▶ [Exercise goal]:
Return, from the data below, each line that contains the word "rock".

▶ [Data supplied]:

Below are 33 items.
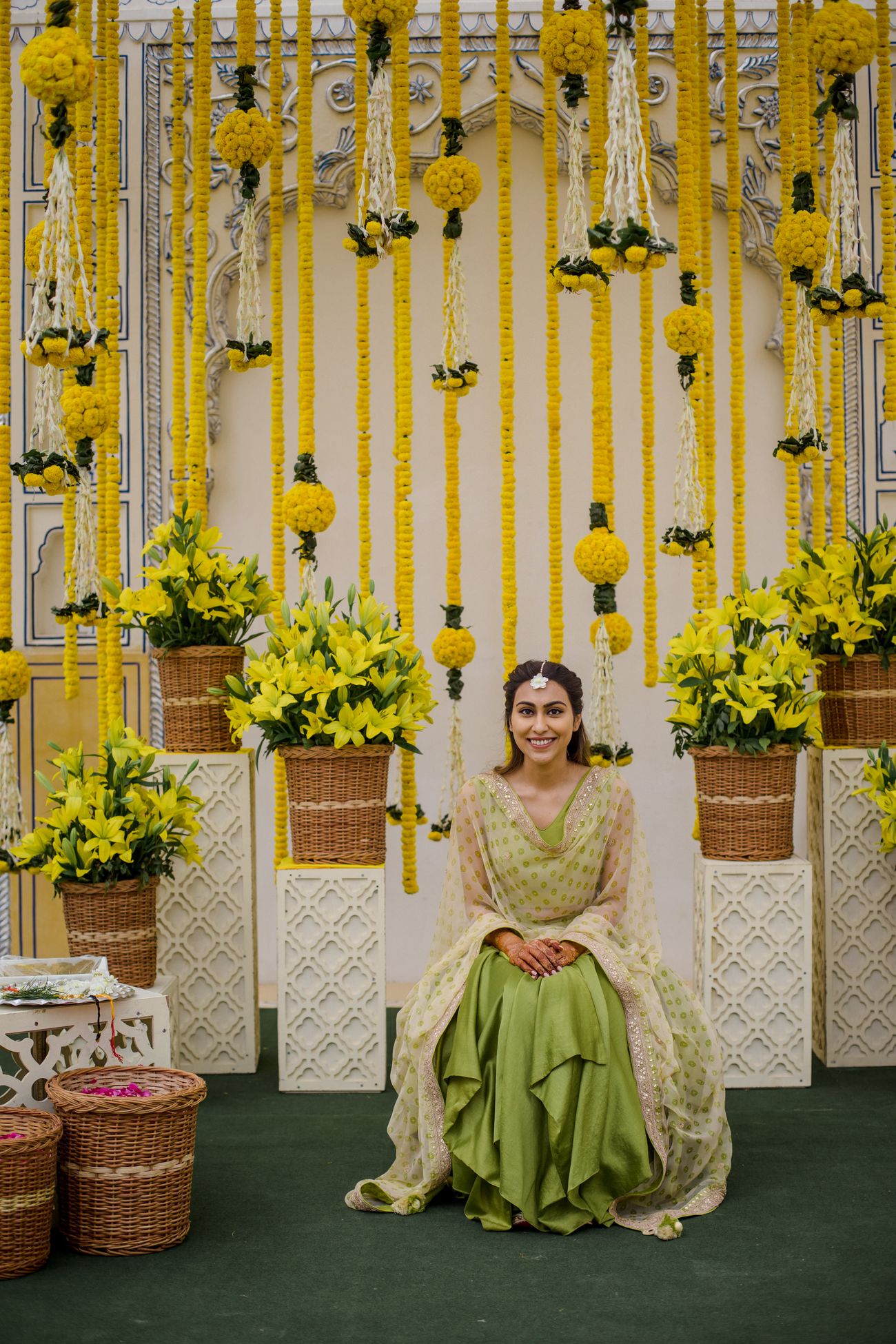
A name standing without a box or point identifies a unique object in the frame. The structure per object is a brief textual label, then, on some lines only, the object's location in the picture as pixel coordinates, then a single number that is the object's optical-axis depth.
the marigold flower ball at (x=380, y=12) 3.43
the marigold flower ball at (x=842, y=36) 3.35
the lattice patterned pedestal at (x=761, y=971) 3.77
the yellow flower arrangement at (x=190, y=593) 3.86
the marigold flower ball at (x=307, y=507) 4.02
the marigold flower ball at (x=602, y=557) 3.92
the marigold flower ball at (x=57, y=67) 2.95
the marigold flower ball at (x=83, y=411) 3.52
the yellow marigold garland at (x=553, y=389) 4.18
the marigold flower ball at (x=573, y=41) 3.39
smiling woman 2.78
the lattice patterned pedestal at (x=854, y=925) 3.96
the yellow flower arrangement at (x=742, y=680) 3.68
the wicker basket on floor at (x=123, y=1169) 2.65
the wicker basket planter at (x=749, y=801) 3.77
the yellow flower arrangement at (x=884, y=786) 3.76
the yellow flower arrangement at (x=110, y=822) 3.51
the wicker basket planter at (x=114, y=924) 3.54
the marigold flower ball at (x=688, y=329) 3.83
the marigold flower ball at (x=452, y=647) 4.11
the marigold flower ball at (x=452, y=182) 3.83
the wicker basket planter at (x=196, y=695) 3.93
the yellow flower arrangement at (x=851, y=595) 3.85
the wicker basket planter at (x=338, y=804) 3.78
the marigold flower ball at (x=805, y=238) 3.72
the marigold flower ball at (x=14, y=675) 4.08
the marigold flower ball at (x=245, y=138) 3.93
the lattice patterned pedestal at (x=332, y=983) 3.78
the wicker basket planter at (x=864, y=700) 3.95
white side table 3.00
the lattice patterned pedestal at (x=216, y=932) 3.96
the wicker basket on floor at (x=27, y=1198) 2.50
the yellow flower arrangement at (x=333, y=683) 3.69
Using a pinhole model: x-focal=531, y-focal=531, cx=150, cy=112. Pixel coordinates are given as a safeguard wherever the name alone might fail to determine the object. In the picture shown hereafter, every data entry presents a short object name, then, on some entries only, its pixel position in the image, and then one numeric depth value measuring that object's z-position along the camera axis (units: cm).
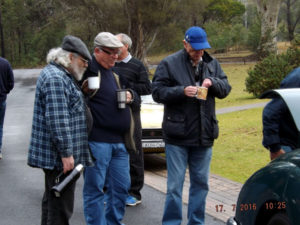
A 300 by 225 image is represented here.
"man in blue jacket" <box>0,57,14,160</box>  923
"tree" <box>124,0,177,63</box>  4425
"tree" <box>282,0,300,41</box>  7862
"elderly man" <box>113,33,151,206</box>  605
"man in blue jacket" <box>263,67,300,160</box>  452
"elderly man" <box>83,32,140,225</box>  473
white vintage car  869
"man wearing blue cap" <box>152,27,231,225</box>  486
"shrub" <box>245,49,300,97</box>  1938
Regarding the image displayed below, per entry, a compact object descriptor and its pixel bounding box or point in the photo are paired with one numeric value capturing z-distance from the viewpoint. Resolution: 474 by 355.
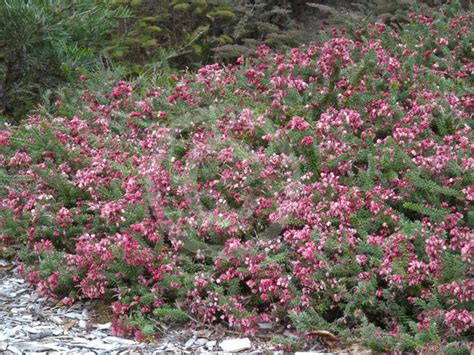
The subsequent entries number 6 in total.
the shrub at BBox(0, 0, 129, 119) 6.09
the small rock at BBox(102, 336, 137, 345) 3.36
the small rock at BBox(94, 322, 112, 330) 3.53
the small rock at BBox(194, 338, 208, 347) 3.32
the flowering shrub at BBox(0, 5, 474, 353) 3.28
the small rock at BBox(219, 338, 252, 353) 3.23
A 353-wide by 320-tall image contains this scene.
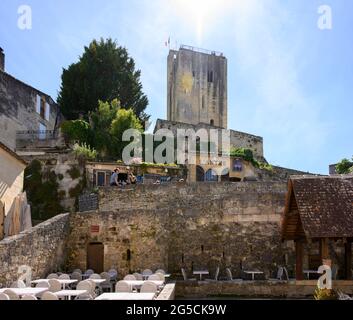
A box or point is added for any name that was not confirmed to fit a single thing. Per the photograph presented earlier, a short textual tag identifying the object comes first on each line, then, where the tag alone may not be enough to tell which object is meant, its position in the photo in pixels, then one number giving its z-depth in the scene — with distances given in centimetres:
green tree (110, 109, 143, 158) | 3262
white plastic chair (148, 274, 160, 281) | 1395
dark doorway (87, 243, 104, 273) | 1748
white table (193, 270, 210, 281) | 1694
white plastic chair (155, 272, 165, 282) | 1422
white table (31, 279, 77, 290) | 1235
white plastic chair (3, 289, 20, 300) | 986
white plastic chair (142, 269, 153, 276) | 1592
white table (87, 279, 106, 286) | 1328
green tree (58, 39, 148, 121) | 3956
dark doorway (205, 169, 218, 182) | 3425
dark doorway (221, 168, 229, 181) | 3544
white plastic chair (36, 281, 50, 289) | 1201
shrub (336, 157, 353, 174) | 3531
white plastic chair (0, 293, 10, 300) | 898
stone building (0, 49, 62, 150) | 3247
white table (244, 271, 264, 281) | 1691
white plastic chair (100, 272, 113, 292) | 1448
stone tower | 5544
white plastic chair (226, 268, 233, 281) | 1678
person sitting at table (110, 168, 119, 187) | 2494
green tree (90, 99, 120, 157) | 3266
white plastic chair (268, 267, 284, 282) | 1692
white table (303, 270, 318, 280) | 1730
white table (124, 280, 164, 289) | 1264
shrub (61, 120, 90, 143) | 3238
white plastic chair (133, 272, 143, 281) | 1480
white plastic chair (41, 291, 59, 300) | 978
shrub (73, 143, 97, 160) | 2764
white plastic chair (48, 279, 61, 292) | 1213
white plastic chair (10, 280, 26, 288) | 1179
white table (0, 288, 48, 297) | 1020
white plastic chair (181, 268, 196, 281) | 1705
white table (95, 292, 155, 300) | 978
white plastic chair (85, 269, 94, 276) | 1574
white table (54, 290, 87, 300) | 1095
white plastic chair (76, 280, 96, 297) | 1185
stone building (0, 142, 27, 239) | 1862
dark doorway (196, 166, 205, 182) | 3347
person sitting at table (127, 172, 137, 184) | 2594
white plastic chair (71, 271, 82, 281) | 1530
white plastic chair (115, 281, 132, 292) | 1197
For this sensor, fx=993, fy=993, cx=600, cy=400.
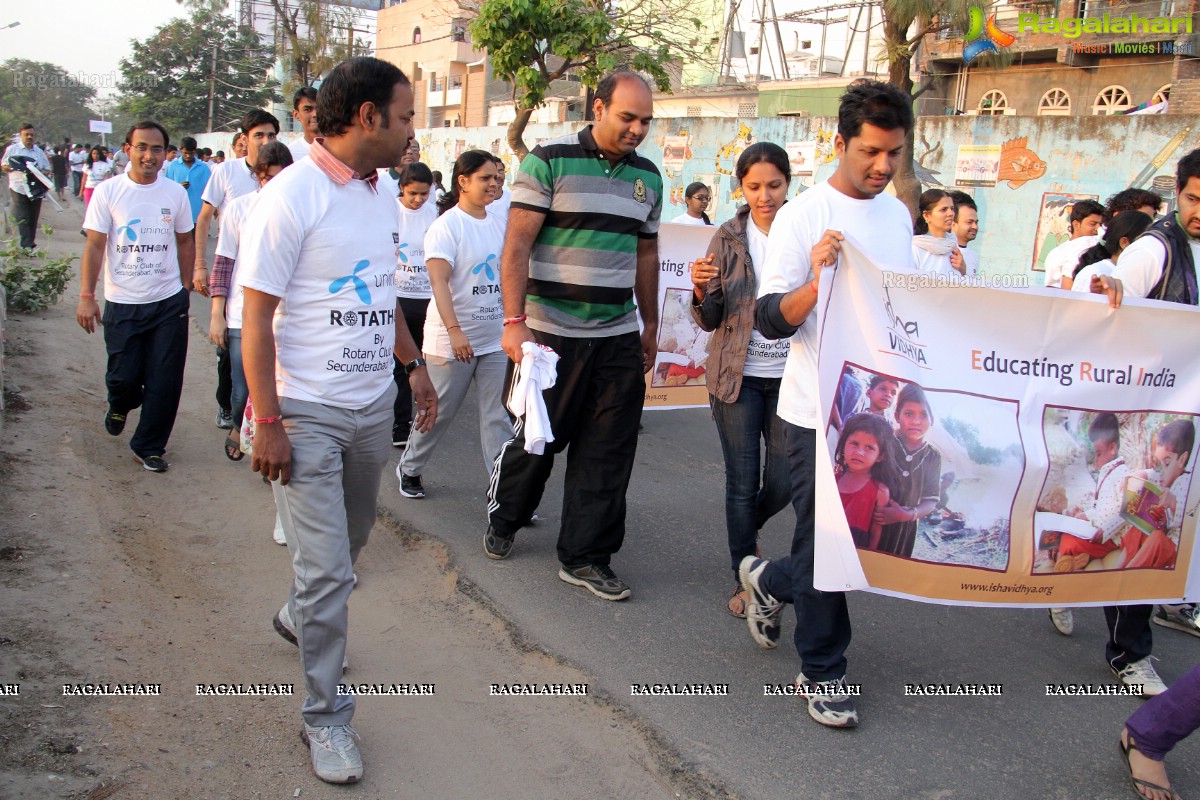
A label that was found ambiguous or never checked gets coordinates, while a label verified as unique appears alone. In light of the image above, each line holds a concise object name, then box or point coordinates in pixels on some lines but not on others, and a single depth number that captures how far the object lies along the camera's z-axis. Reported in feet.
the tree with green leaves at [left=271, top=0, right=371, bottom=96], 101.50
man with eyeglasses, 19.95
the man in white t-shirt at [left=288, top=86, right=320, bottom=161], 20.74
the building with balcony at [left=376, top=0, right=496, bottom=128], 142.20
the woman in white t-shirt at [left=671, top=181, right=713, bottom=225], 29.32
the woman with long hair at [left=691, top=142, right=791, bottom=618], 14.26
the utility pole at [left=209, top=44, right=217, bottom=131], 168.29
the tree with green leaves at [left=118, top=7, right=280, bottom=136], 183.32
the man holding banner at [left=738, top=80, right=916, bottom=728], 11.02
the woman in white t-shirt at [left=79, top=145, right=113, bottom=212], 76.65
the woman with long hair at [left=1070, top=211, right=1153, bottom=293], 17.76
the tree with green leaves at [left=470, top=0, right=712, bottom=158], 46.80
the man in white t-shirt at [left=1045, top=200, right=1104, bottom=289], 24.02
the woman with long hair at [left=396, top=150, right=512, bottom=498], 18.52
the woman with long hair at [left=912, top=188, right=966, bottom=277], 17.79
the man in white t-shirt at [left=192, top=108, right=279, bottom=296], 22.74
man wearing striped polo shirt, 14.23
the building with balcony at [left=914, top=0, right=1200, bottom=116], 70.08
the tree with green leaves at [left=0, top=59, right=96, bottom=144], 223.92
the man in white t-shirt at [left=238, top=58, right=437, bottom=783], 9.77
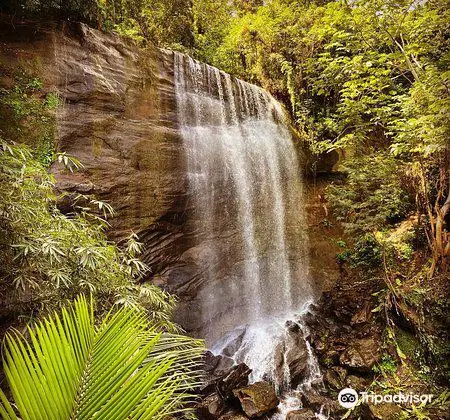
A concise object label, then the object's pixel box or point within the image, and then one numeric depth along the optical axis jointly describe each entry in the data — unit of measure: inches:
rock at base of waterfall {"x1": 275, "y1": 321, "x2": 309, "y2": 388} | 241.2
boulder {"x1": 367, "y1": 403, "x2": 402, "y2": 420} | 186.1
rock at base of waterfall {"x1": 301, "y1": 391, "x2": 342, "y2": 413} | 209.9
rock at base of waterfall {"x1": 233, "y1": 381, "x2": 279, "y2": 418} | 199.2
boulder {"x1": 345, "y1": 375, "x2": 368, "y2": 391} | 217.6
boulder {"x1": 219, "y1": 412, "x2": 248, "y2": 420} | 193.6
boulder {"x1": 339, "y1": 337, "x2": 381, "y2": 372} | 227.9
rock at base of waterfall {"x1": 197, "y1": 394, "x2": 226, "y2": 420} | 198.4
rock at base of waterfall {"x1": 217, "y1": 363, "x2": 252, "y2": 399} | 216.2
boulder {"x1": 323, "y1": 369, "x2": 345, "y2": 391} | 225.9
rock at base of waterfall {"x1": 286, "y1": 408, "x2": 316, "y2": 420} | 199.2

▶ [Your solution]:
the small rock at BBox(102, 336, 137, 345) 3.36
the small rock at BBox(94, 322, 112, 330) 3.53
the small rock at BBox(194, 338, 208, 347) 3.32
the small rock at BBox(219, 338, 252, 353) 3.23
rock at base of waterfall {"x1": 275, "y1": 321, "x2": 309, "y2": 388} | 241.2
rock at base of waterfall {"x1": 301, "y1": 391, "x2": 342, "y2": 413} | 209.9
rock at base of waterfall {"x1": 233, "y1": 381, "x2": 279, "y2": 418} | 199.2
rock at base of waterfall {"x1": 197, "y1": 394, "x2": 226, "y2": 420} | 198.4
rock at base of waterfall {"x1": 217, "y1": 363, "x2": 252, "y2": 399} | 216.2
rock at base of waterfall {"x1": 286, "y1": 408, "x2": 316, "y2": 420} | 199.2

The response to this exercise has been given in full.